Um Titel zu erringen braucht es mehr als Folklore. Kenner sprechen von drei Kern-Tugenden: körperlicher Kraft, Überwindung des Dehnungsschmerzes und einer guten Technik. Auch Training spielt eine Rolle. Auf Bildern von den Meisterschaften in Stötten ist zu sehen, wie ein Teilnehmer mit einer überdimensionalen Spiralfeder Aufwärmübungen betreibt.

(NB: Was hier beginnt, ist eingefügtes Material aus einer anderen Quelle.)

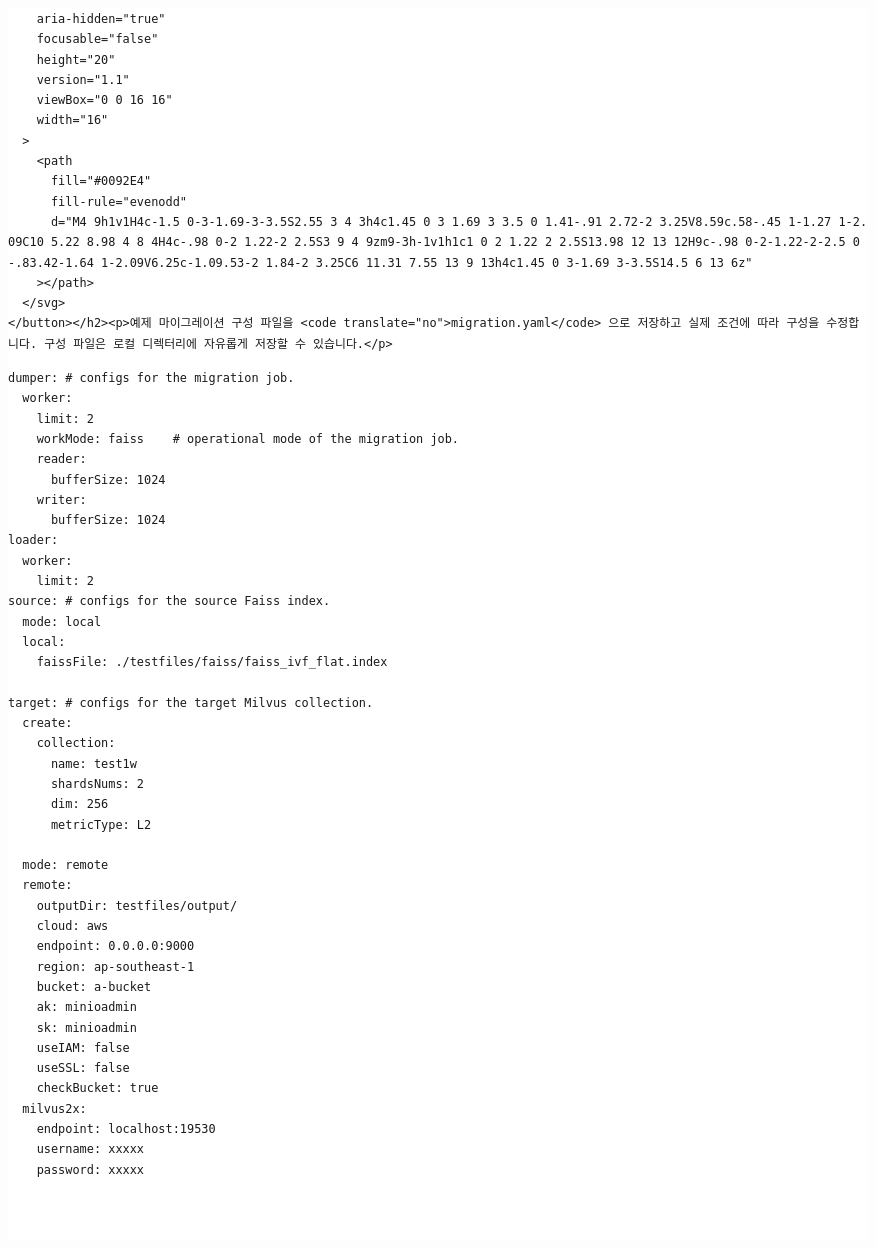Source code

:         aria-hidden="true"
        focusable="false"
        height="20"
        version="1.1"
        viewBox="0 0 16 16"
        width="16"
      >
        <path
          fill="#0092E4"
          fill-rule="evenodd"
          d="M4 9h1v1H4c-1.5 0-3-1.69-3-3.5S2.55 3 4 3h4c1.45 0 3 1.69 3 3.5 0 1.41-.91 2.72-2 3.25V8.59c.58-.45 1-1.27 1-2.09C10 5.22 8.98 4 8 4H4c-.98 0-2 1.22-2 2.5S3 9 4 9zm9-3h-1v1h1c1 0 2 1.22 2 2.5S13.98 12 13 12H9c-.98 0-2-1.22-2-2.5 0-.83.42-1.64 1-2.09V6.25c-1.09.53-2 1.84-2 3.25C6 11.31 7.55 13 9 13h4c1.45 0 3-1.69 3-3.5S14.5 6 13 6z"
        ></path>
      </svg>
    </button></h2><p>예제 마이그레이션 구성 파일을 <code translate="no">migration.yaml</code> 으로 저장하고 실제 조건에 따라 구성을 수정합니다. 구성 파일은 로컬 디렉터리에 자유롭게 저장할 수 있습니다.</p>
<pre><code translate="no" class="language-yaml">dumper: <span class="hljs-comment"># configs for the migration job.</span>
  worker:
    <span class="hljs-built_in">limit</span>: 2
    workMode: faiss    <span class="hljs-comment"># operational mode of the migration job.</span>
    reader:
      bufferSize: 1024
    writer:
      bufferSize: 1024
loader:
  worker:
    <span class="hljs-built_in">limit</span>: 2
<span class="hljs-built_in">source</span>: <span class="hljs-comment"># configs for the source Faiss index.</span>
  mode: <span class="hljs-built_in">local</span>
  <span class="hljs-built_in">local</span>:
    faissFile: ./testfiles/faiss/faiss_ivf_flat.index

target: <span class="hljs-comment"># configs for the target Milvus collection.</span>
  create:
    collection:
      name: test1w
      shardsNums: 2
      dim: 256
      metricType: L2

  mode: remote
  remote:
    outputDir: testfiles/output/
    cloud: aws
    endpoint: 0.0.0.0:9000
    region: ap-southeast-1
    bucket: a-bucket
    ak: minioadmin
    sk: minioadmin
    useIAM: <span class="hljs-literal">false</span>
    useSSL: <span class="hljs-literal">false</span>
    checkBucket: <span class="hljs-literal">true</span>
  milvus2x:
    endpoint: localhost:19530
    username: xxxxx
    password: xxxxx
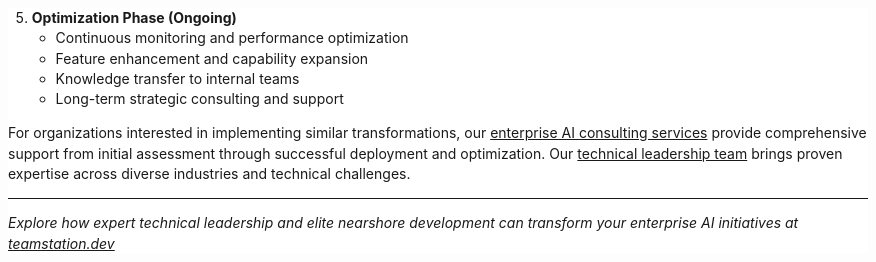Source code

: 5. **Optimization Phase (Ongoing)**
   - Continuous monitoring and performance optimization
   - Feature enhancement and capability expansion
   - Knowledge transfer to internal teams
   - Long-term strategic consulting and support

For organizations interested in implementing similar transformations, our [enterprise AI consulting services](https://teamstation.dev/enterprise-ai-consulting) provide comprehensive support from initial assessment through successful deployment and optimization. Our [technical leadership team](https://teamstation.dev/technical-leadership-team) brings proven expertise across diverse industries and technical challenges.

---

*Explore how expert technical leadership and elite nearshore development can transform your enterprise AI initiatives at [teamstation.dev](https://teamstation.dev)*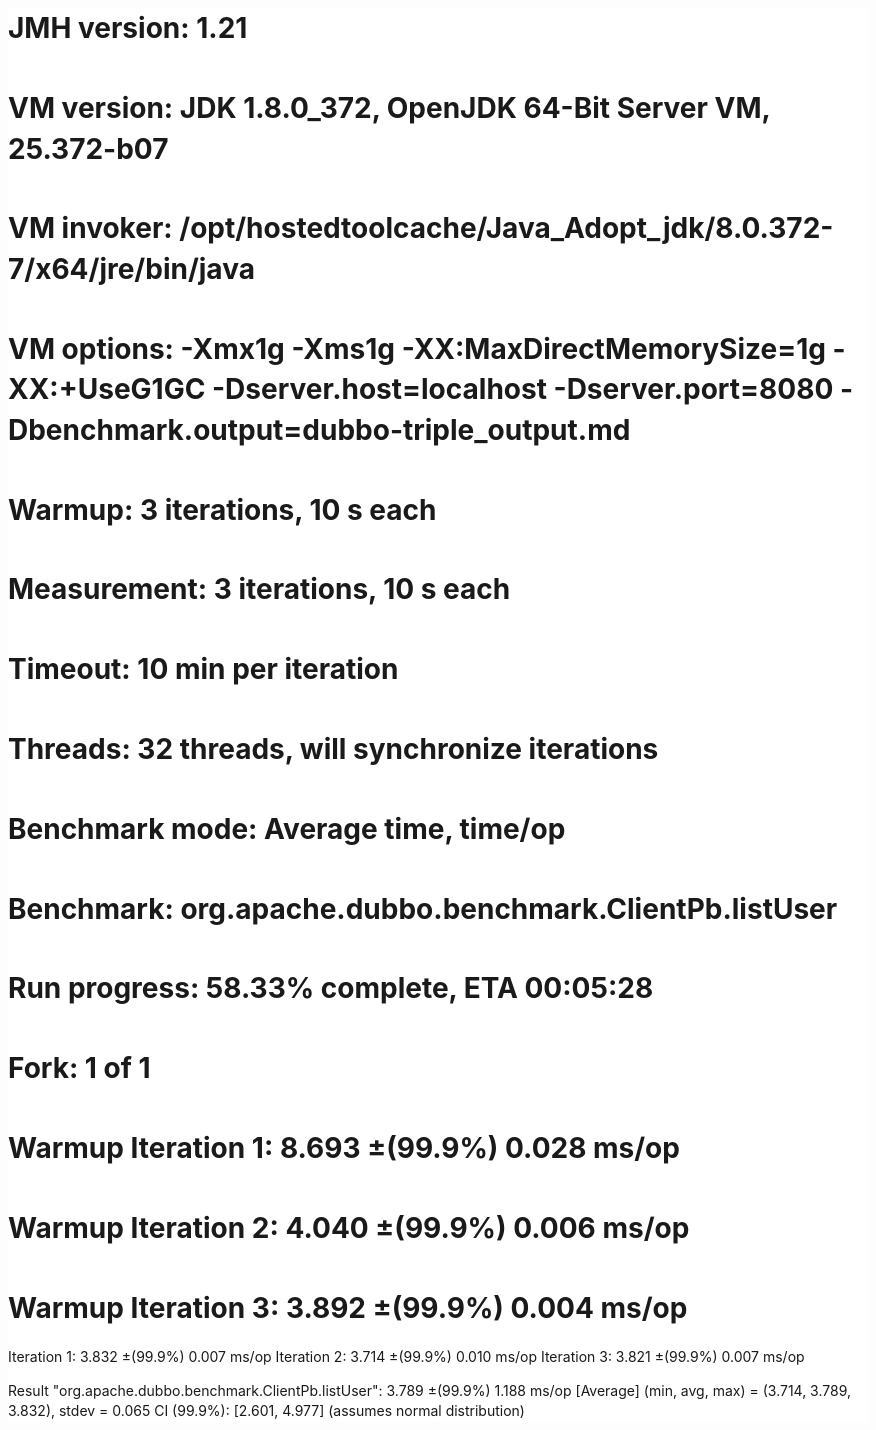 
# JMH version: 1.21
# VM version: JDK 1.8.0_372, OpenJDK 64-Bit Server VM, 25.372-b07
# VM invoker: /opt/hostedtoolcache/Java_Adopt_jdk/8.0.372-7/x64/jre/bin/java
# VM options: -Xmx1g -Xms1g -XX:MaxDirectMemorySize=1g -XX:+UseG1GC -Dserver.host=localhost -Dserver.port=8080 -Dbenchmark.output=dubbo-triple_output.md
# Warmup: 3 iterations, 10 s each
# Measurement: 3 iterations, 10 s each
# Timeout: 10 min per iteration
# Threads: 32 threads, will synchronize iterations
# Benchmark mode: Average time, time/op
# Benchmark: org.apache.dubbo.benchmark.ClientPb.listUser

# Run progress: 58.33% complete, ETA 00:05:28
# Fork: 1 of 1
# Warmup Iteration   1: 8.693 ±(99.9%) 0.028 ms/op
# Warmup Iteration   2: 4.040 ±(99.9%) 0.006 ms/op
# Warmup Iteration   3: 3.892 ±(99.9%) 0.004 ms/op
Iteration   1: 3.832 ±(99.9%) 0.007 ms/op
Iteration   2: 3.714 ±(99.9%) 0.010 ms/op
Iteration   3: 3.821 ±(99.9%) 0.007 ms/op


Result "org.apache.dubbo.benchmark.ClientPb.listUser":
  3.789 ±(99.9%) 1.188 ms/op [Average]
  (min, avg, max) = (3.714, 3.789, 3.832), stdev = 0.065
  CI (99.9%): [2.601, 4.977] (assumes normal distribution)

Geht es einmal an den Tisch, greift das ausgefeilte Regelwerk. Üblicherweise haken die Gegner die Mittelfinger in einen Lederriemen ein, gelegentlich greifen auch direkt die Zeigefinger ineinander. Das Zubehör ist genormt. Der Lederriemen muss eine Länge von zehn Zentimetern aufweisen und sollte zwischen sechs und acht Millimetern dick sein.

Urwüchsige Dynamik

Selbst Tische und Stühle müssen bestimmte Maße aufweisen. 109 Zentimeter lang, 74 Zentimeter breit und 79 Zentimeter hoch. Die Kanten der Tischplatte müssen vor dem Wettkampf mit einer durchgehenden Polsterung versehen sein. Andernfalls ist das Verletzungsrisiko zu groß.

Wer sich die Bilder eines Fingerhakel-Wettbewerbs anschaut, kann sich schnell ein Bild davon machen, mit welch urwüchsiger Dynamik es bei einer solchen Auseinandersetzung zugeht. Die Kontrahenten hängen sich mit vollem Körpereinsatz in den Lederriemen, die Gesichter entstellt, gefasst darauf, die Schmerzen zu ignorieren. Manchmal fließt dabei sogar Blut.